*ACTIVITY*:
Show all lines from the records below in which the string "education" is present.

*MATERIAL TO PROCESS*:
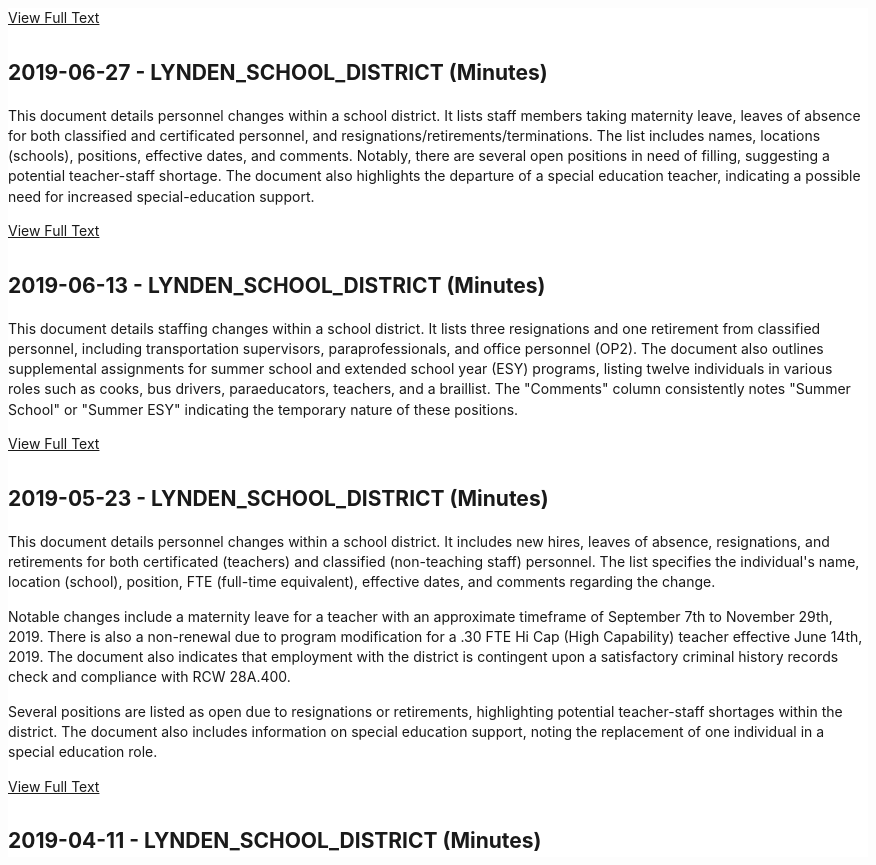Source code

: [View Full Text](https://raw.githubusercontent.com/VoronoiPerspectives/WashingtonStateSchoolBoardExplorer/refs/heads/main/data/countries/usa/states/wa/counties/whatcom/school_boards/lynden_school_district/2019/2019-08-15-minutes.txt)

## 2019-06-27 - LYNDEN_SCHOOL_DISTRICT (Minutes)

This document details personnel changes within a school district. It lists staff members taking maternity leave, leaves of absence for both classified and certificated personnel, and resignations/retirements/terminations.  The list includes names, locations (schools), positions, effective dates, and comments. Notably, there are several open positions in need of filling, suggesting a potential teacher-staff shortage. The document also highlights the departure of a special education teacher, indicating a possible need for increased special-education support.

[View Full Text](https://raw.githubusercontent.com/VoronoiPerspectives/WashingtonStateSchoolBoardExplorer/refs/heads/main/data/countries/usa/states/wa/counties/whatcom/school_boards/lynden_school_district/2019/2019-06-27-minutes.txt)

## 2019-06-13 - LYNDEN_SCHOOL_DISTRICT (Minutes)

This document details staffing changes within a school district. It lists three resignations and one retirement from classified personnel, including transportation supervisors, paraprofessionals, and office personnel (OP2).  The document also outlines supplemental assignments for summer school and extended school year (ESY) programs, listing twelve individuals in various roles such as cooks, bus drivers, paraeducators, teachers, and a braillist. The "Comments" column consistently notes "Summer School" or "Summer ESY" indicating the temporary nature of these positions.

[View Full Text](https://raw.githubusercontent.com/VoronoiPerspectives/WashingtonStateSchoolBoardExplorer/refs/heads/main/data/countries/usa/states/wa/counties/whatcom/school_boards/lynden_school_district/2019/2019-06-13-minutes.txt)

## 2019-05-23 - LYNDEN_SCHOOL_DISTRICT (Minutes)

This document details personnel changes within a school district.  It includes new hires, leaves of absence, resignations, and retirements for both certificated (teachers) and classified (non-teaching staff) personnel. The list specifies the individual's name, location (school), position, FTE (full-time equivalent), effective dates, and comments regarding the change. 

Notable changes include a maternity leave for a teacher with an approximate timeframe of September 7th to November 29th, 2019. There is also a non-renewal due to program modification for a .30 FTE Hi Cap (High Capability) teacher effective June 14th, 2019.  The document also indicates that employment with the district is contingent upon a satisfactory criminal history records check and compliance with RCW 28A.400.

Several positions are listed as open due to resignations or retirements, highlighting potential teacher-staff shortages within the district. The document also includes information on special education support, noting the replacement of one individual in a special education role.

[View Full Text](https://raw.githubusercontent.com/VoronoiPerspectives/WashingtonStateSchoolBoardExplorer/refs/heads/main/data/countries/usa/states/wa/counties/whatcom/school_boards/lynden_school_district/2019/2019-05-23-minutes.txt)

## 2019-04-11 - LYNDEN_SCHOOL_DISTRICT (Minutes)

*SOLUTION FOR THIS TASK*:
This document details personnel changes within a school district. It lists staff members taking maternity leave, leaves of absence for both classified and certificated personnel, and resignations/retirements/terminations.  The list includes names, locations (schools), positions, effective dates, and comments. Notably, there are several open positions in need of filling, suggesting a potential teacher-staff shortage. The document also highlights the departure of a special education teacher, indicating a possible need for increased special-education support.
Several positions are listed as open due to resignations or retirements, highlighting potential teacher-staff shortages within the district. The document also includes information on special education support, noting the replacement of one individual in a special education role.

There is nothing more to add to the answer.